- WHAT IS REQUIRED
What does the data read, word for word, from the line containing "fa-pinen, care îi" through its final line? Give those lines only.

(Beginning of RAW DATA)

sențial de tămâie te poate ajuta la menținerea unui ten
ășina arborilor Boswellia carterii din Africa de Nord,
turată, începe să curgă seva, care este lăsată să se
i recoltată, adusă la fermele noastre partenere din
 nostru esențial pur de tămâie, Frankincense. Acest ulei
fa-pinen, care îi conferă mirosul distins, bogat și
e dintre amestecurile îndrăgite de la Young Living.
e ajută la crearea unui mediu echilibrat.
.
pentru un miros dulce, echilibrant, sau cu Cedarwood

(End of RAW DATA)

- RESPONSE TO THE EXERCISE
fa-pinen, care îi conferă mirosul distins, bogat și
e dintre amestecurile îndrăgite de la Young Living.
e ajută la crearea unui mediu echilibrat.
.
pentru un miros dulce, echilibrant, sau cu Cedarwood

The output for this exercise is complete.